Making decisions based on religious morals sounds unfair to Chau. That should stay in the church.

“That’s why as a citizen of the United States, you have the freedom to choose,” Chau said. “If morality is your issue, you don’t have to participate.”

Hill’s approach is like setting standards for other lives, Chau said.

Further, Chau asked about bingo halls in churches and pool tournaments. Those are all the equivalent of his proposal.

“They don’t even want to give it a chance,” Chau said. If they did and issues came up, Chau would have no argument left, but “no shot? That’s negative.”

“What if I can make this a very, very big deal in Sweet Home,” Chau said. “Sweet Home gets noticed, and Sweet Home gets lots of tourists, like the Mud Flats or Jamboree, every week. What kind of benefit would that be for Sweet Home businesses?”

Lebanon has something going the right way, Chau said. It landed the Lowe’s distribution center. He thinks that’s probably because Lebanon is open to new ideas and willing to accept risk to improve the local economy.

Jim Bean said he could see no benefit to the community, so he could not support allowing social gambling.

In response, Chau said, he is a member of the community. He suggested that if he benefits, the community certainly does benefit, but “they don’t even care about the financial situation of Sweet Home.”

“All I really wanted was a fair judgment and a fair response from the local community,” Chau said. Holding a public hearing on the issue would be the best way to do that.

Jim Gourley said he heard from 55 persons about the issue, and 50 of them said they were opposed to social gambling.

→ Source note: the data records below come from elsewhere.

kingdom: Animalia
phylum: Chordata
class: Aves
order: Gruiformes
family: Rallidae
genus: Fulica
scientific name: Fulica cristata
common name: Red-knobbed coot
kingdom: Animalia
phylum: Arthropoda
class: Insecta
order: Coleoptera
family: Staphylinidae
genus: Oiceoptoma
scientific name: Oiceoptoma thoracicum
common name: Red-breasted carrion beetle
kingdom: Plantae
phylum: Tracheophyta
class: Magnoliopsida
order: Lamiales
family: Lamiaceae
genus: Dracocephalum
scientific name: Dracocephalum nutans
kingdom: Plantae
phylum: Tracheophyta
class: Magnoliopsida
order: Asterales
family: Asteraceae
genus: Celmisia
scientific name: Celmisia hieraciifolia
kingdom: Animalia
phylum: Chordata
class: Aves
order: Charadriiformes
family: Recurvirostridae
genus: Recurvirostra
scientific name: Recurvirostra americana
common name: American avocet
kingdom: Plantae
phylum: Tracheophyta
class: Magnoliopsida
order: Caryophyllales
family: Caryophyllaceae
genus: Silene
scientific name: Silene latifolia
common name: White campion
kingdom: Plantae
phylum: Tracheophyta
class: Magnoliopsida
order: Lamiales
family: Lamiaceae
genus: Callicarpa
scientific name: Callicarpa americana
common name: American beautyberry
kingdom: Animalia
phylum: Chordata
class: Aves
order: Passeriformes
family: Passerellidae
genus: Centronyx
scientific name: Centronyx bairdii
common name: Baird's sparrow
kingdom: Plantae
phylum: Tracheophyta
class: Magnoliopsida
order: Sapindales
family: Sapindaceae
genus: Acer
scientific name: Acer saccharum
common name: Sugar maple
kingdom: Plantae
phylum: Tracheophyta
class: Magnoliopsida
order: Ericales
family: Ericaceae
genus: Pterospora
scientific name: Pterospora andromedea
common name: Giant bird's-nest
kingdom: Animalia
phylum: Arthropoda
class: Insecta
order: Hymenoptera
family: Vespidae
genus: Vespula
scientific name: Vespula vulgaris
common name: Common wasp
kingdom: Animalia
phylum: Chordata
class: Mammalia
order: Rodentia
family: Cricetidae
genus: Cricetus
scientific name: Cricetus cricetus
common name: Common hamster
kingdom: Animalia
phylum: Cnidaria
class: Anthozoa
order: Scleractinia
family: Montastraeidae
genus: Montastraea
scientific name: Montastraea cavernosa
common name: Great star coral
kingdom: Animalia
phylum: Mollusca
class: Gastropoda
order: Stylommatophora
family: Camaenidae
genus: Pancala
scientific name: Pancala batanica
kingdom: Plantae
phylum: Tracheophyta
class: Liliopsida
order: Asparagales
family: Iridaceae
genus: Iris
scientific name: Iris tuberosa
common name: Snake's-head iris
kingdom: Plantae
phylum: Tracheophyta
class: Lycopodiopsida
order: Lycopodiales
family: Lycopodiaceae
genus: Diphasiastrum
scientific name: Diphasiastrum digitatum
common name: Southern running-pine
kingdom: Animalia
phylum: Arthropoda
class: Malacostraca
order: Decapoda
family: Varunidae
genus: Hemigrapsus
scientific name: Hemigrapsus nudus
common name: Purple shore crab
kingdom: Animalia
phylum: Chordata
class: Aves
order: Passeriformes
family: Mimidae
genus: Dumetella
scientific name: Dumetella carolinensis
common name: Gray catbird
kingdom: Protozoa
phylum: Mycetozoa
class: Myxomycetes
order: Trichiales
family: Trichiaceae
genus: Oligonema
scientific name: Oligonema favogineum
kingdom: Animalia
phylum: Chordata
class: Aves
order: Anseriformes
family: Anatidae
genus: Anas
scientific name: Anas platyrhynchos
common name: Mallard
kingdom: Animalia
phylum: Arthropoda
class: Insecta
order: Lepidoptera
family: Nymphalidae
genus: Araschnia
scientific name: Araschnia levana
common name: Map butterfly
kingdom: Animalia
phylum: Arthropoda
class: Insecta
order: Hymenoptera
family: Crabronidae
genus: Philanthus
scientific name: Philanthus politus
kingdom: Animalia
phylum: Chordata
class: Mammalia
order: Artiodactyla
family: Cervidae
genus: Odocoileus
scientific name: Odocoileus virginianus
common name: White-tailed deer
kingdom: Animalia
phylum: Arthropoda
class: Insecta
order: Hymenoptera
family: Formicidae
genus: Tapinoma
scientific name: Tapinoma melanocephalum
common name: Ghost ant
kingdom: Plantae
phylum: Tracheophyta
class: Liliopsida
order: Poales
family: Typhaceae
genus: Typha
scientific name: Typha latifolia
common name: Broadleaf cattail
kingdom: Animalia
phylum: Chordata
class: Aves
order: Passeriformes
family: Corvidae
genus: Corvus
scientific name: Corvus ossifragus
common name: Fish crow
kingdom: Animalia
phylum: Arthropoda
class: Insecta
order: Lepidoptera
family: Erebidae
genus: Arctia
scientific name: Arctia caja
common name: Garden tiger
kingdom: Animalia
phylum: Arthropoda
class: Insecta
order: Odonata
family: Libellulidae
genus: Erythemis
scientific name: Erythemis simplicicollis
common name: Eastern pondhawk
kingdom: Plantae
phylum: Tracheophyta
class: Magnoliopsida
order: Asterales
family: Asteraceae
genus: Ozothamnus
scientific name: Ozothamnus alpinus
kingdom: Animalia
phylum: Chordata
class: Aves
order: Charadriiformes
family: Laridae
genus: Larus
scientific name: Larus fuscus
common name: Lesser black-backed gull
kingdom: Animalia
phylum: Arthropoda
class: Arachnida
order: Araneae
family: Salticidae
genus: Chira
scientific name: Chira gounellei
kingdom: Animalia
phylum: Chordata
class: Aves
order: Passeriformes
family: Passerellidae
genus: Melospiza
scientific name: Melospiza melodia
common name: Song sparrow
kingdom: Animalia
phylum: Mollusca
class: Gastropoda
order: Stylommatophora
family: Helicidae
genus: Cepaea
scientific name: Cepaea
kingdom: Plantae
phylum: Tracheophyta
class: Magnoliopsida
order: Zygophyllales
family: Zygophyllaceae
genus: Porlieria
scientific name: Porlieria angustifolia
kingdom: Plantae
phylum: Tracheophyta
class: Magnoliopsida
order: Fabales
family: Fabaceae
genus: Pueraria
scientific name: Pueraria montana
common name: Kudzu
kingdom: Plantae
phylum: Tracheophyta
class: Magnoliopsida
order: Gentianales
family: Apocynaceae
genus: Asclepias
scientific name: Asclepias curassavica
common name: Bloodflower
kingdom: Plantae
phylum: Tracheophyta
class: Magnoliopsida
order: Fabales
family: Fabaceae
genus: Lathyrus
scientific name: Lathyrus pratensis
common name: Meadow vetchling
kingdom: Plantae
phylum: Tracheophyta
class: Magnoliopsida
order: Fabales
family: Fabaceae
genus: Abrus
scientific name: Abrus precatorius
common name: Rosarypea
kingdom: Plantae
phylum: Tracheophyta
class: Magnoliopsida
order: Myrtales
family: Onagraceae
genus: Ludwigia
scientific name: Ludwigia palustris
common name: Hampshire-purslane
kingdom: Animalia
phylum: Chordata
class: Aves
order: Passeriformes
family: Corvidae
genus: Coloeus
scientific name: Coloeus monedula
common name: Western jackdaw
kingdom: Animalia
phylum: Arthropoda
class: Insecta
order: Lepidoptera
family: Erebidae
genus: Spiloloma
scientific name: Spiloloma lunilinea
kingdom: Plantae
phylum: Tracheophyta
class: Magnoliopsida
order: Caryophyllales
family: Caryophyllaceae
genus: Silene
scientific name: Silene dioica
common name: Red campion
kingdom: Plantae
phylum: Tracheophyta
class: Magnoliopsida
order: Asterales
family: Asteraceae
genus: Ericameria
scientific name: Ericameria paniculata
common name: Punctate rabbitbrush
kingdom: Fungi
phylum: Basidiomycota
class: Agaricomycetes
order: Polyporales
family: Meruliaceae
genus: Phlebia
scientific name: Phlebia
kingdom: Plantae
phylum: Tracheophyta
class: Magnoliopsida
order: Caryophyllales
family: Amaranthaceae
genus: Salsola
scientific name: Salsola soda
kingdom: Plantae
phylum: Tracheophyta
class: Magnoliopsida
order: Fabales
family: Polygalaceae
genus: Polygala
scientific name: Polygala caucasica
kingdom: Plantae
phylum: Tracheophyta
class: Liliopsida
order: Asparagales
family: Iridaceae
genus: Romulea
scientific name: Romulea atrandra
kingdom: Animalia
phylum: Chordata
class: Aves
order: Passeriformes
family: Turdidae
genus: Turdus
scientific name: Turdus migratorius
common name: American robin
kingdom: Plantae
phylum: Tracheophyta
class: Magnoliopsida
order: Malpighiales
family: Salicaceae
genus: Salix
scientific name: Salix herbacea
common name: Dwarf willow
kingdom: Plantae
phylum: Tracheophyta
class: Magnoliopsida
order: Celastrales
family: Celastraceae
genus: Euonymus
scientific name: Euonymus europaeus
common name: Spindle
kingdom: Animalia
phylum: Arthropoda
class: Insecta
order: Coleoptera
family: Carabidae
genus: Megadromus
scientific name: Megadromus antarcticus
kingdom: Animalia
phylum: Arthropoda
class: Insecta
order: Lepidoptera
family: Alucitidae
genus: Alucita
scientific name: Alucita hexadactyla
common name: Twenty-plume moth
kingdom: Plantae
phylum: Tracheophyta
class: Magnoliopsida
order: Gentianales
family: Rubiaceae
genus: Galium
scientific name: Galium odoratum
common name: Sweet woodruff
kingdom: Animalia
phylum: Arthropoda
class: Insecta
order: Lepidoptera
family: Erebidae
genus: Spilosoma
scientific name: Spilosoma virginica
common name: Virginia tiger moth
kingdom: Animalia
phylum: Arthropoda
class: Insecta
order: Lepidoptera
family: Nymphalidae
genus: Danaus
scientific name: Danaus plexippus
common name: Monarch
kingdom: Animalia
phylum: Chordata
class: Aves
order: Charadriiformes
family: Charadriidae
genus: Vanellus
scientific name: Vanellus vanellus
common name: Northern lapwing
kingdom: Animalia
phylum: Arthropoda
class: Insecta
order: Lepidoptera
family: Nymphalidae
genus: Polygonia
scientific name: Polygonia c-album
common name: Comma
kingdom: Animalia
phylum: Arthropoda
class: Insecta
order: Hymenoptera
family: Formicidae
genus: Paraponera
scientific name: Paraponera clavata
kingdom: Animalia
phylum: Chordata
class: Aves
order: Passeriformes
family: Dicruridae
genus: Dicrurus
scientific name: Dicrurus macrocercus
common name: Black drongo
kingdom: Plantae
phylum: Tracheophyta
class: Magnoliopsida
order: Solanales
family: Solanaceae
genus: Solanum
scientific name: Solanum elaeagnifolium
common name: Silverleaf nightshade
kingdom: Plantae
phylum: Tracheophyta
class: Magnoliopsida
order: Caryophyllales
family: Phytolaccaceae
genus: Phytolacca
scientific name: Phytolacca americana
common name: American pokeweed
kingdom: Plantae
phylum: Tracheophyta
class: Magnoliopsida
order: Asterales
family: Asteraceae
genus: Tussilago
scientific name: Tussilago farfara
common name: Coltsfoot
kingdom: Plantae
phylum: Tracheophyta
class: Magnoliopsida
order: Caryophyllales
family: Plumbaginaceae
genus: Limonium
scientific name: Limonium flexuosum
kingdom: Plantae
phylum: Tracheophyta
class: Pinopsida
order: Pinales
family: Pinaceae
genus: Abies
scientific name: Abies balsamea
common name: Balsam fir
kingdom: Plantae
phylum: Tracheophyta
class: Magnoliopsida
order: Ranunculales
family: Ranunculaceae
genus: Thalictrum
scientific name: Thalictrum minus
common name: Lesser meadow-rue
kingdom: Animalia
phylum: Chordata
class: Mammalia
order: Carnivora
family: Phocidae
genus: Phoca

Chau asked who these people were. If he were to ask around his state lottery machines, the result would come out lopsided in favor of social gambling.

“I have nothing against the City Council members,” Chau said. “I just want them to be fair. Sometimes everybody gets used to doing stuff for so long, it’s hard to make changes. I just want them to open their minds and maybe give it a shot. That’s all I ask.”